WORK ITEM:
Select, from the data, each line where "grass" occurs.

RECORDS TO PROCESS:
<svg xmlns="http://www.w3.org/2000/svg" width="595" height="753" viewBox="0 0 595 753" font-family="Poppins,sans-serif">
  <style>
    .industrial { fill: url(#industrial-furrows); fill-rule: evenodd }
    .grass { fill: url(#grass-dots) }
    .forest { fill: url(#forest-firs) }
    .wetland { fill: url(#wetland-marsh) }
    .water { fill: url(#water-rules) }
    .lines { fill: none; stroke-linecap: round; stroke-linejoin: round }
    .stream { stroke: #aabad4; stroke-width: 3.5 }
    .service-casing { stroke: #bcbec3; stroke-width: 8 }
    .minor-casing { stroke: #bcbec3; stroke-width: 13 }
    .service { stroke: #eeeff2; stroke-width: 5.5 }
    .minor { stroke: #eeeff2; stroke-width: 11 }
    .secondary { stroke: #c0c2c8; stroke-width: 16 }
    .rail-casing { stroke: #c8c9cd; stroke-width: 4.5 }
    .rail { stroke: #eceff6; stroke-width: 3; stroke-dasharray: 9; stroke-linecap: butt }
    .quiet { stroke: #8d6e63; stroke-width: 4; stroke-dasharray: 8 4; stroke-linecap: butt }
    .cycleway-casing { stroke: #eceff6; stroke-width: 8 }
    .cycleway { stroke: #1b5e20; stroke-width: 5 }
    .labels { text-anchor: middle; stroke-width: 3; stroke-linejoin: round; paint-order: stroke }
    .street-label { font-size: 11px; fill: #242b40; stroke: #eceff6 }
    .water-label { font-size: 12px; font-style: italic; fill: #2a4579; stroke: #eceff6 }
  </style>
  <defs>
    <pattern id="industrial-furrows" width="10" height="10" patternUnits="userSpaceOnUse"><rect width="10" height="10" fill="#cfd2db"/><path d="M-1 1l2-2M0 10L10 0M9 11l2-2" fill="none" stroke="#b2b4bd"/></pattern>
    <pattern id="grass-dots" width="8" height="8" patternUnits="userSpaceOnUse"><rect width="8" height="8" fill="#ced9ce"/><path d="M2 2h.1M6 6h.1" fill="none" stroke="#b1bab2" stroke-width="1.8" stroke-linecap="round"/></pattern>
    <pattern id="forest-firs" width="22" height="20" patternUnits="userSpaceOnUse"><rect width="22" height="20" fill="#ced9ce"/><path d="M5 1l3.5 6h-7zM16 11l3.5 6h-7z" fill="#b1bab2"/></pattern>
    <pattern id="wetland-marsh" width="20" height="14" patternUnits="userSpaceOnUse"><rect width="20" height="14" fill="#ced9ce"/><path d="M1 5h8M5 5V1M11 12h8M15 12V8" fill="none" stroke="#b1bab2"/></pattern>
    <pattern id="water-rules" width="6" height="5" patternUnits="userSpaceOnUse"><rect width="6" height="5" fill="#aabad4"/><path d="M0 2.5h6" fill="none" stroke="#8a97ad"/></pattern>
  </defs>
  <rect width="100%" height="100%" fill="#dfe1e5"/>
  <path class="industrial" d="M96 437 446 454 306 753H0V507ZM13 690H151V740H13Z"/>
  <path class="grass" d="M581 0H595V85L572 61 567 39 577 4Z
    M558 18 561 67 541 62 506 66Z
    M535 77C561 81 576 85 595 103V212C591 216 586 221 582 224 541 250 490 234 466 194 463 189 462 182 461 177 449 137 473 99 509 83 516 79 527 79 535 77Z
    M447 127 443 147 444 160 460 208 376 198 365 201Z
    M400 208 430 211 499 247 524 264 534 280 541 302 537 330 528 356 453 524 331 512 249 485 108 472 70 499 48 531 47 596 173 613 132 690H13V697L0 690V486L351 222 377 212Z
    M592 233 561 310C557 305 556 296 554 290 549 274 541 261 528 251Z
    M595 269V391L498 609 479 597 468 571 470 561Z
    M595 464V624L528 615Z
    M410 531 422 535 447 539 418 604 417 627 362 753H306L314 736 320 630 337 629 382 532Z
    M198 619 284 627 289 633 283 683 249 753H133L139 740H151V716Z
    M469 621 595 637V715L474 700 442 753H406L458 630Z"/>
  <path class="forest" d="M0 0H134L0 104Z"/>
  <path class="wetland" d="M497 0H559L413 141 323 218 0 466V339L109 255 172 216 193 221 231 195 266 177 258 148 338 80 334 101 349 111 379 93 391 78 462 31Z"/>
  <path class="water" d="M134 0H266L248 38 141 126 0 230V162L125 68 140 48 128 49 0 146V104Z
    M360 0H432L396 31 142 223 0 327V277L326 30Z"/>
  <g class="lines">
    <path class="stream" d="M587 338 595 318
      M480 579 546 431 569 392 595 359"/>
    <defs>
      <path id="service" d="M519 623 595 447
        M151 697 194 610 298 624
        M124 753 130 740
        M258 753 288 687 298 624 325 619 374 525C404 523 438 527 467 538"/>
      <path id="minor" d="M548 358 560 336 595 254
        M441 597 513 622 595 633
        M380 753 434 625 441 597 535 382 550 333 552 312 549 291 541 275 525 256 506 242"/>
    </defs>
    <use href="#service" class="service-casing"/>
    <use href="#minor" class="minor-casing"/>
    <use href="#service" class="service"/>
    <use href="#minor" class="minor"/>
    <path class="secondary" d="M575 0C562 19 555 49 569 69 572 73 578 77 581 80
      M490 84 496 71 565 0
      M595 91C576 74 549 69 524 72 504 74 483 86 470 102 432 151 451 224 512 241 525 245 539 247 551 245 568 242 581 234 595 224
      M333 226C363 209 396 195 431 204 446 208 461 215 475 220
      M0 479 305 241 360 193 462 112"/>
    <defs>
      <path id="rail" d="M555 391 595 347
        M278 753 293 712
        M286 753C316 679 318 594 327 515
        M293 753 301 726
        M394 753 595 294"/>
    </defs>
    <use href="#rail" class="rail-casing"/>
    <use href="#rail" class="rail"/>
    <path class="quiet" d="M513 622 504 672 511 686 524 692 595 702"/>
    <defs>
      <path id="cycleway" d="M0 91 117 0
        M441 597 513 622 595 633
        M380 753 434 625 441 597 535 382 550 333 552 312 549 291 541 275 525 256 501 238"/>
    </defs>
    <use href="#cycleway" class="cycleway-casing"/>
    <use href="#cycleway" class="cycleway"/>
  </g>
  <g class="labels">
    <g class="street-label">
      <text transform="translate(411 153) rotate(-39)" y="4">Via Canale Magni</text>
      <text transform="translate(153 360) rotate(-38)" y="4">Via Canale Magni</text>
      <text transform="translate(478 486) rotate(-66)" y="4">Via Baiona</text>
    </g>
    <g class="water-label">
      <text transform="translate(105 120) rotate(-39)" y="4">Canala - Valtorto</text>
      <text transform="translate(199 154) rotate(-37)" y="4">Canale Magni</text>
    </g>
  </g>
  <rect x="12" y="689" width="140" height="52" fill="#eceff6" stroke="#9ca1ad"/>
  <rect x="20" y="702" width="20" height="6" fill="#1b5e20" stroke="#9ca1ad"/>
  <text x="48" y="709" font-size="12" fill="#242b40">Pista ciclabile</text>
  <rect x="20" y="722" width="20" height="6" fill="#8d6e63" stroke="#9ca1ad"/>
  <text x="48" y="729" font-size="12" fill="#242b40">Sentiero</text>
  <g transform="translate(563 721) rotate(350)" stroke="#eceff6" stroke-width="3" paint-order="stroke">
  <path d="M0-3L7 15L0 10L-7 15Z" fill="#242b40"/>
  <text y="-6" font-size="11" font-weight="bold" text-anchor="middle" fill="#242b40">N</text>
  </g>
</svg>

COMPLETED TASK:
    .grass { fill: url(#grass-dots) }
    <pattern id="grass-dots" width="8" height="8" patternUnits="userSpaceOnUse"><rect width="8" height="8" fill="#ced9ce"/><path d="M2 2h.1M6 6h.1" fill="none" stroke="#b1bab2" stroke-width="1.8" stroke-linecap="round"/></pattern>
  <path class="grass" d="M581 0H595V85L572 61 567 39 577 4Z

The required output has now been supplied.